§ **SECCIÓN DEL DOCUMENTO**:
━━━━━━━━━━━━━━━━━━━━

Azul & Rosa 7 Abril 2013
Carta abierta a la infanta Cristina
Estimada Cristina: Escribo esta carta como podría hacerlo tu padre, el rey. Yo también lo he sido y conozco, por triste experiencia, los disgustos que dan los hijos. ¡Si yo te contara! Comenzaste a darlos desde el mismo día de tu nacimiento cuando entonces el príncipe Juan Carlos exclamó, al recibir la noticia: «¡¡¡Otra niña!!!»
Como periodista que soy, me tocó cubrir, para la revista ¡Hola!, tu nacimiento. Se produjo en la clínica Nuestra Señora de Loreto, que entonces existía en la madrileña avenida de Reina Victoria. En ella también vinieron al mundo tus hermanos Elena y Felipe. Tu madre ocupó siempre la misma habitación, la 615.
Tus padres, en aquellos durísimos y humillantes años, formaban un matrimonio, pienso que entonces más o menos feliz, que no solo aspiraba a formar una familia sino también a ser aceptada por una sociedad a la que importaba un bledo que, a unos kilómetros de la Puerta del Sol, vivieran unos príncipes llamados Juan Carlos y Sofía, cuyo futuro dependía de un viejo general.
Fuiste el segundo hijo. El primero había sido una niña. Hubieran preferido un varón, por aquello del heredero, entonces de nada. Pero no había que preocuparse. Tiempo habría. La noticia del nacimiento de tu hermana no la supieron los españoles por la TVE única de Fraga, sino por los periódicos. Sobre todo el Abc, que la recogió en portada, con una gran fotografía de tu padre levantando una copa de sidra El Gaitero en el vestíbulo de la clínica, rodeado de media docena de periodistas, entre ellos, este columnista.

━━━━━━━━━━━━━━━━━━━━

§ **MATERIAL DE ORIGEN**:

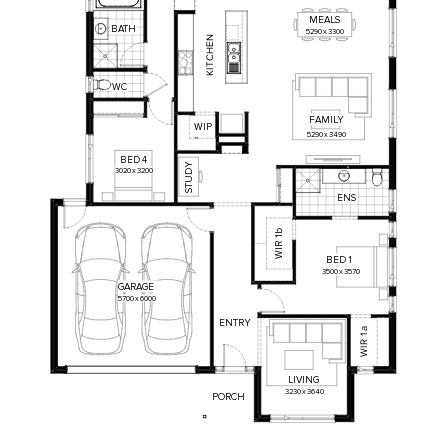
MEALS
BATH
5290
x
3300
N
E
H
C
T
I
K
WC
FAMILY
WIP
5290
x
3490
BED
4
STUDY
3020
x
3200
ENS
1b
WIR
BED
1
3500
x
3570
GARAGE
5700
x
6000
ENTRY
a
1
R
I
W
LIVING
3230
x
3640
PORCH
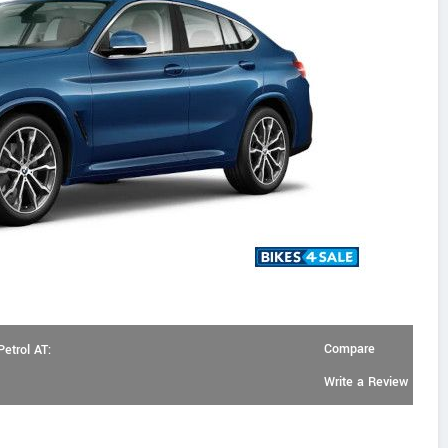
Compare
etrol AT:
Write a Review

━━━━━━━━━━━━━━━━━━━━

§ **TRABAJO REQUERIDO**:
A: Transcribe sin cambios el pasaje de la carta a la infanta Cristina que va desde «Como periodista que» hasta «un viejo general.».
B: Escribe el siguiente tramo de la carta a la infanta Cristina, comenzando justo después de su última frase.

§ **RESPUESTAS ENTREGADAS**:
A:
Como periodista que soy, me tocó cubrir, para la revista ¡Hola!, tu nacimiento. Se produjo en la clínica Nuestra Señora de Loreto, que entonces existía en la madrileña avenida de Reina Victoria. En ella también vinieron al mundo tus hermanos Elena y Felipe. Tu madre ocupó siempre la misma habitación, la 615.
Tus padres, en aquellos durísimos y humillantes años, formaban un matrimonio, pienso que entonces más o menos feliz, que no solo aspiraba a formar una familia sino también a ser aceptada por una sociedad a la que importaba un bledo que, a unos kilómetros de la Puerta del Sol, vivieran unos príncipes llamados Juan Carlos y Sofía, cuyo futuro dependía de un viejo general.

B:
A Franco no le gustó del nacimiento de tu hermana la presencia en Madrid, para apadrinarla, de tu abuelo, el conde de Barcelona, que pisaba por vez primera la capital de España desde abril de 1931.
¡¡¡Otra niña!!! No habían transcurrido 10 meses desde el nacimiento de tu hermana, cuando tu madre volvía a quedarse embarazada. Como bien sabes, porque tu has sido madre cuatro veces, la llegada del primer hijo siempre es bien recibida, sin importar mucho si es niña o niño. Pero el segundo llega envuelto en la ilusión de tener la parejita. Para unos príncipes como tus padres, un nuevo embarazo tenía connotaciones muy diferentes a la de cualquier otro matrimonio. Tu nacimiento supuso una tensión más que añadir a las propias de todo embarazo. «¿Y si es otra niña?», se preguntaba tu madre. Tu padre, sabiendo como sabía que un hijo varón era garantía de muchas cosas, no preguntaba nada por no añadir más angustia.
Pero conocía que la incógnita preocupaba primero a la lucecita de El Pardo. También a tu abuelo paterno, como jefe de la casa real en el exilio, por aquello tan machista de la continuidad dinástica. Entonces y ahora, desgraciadamente, también con preferencia por vía de varón, mientras no se enmiende la Constitución. Preocupada estaba también tu bisabuela, la reina Victoria Eugenia. «No sería bueno que fuera otra niña», comentaba.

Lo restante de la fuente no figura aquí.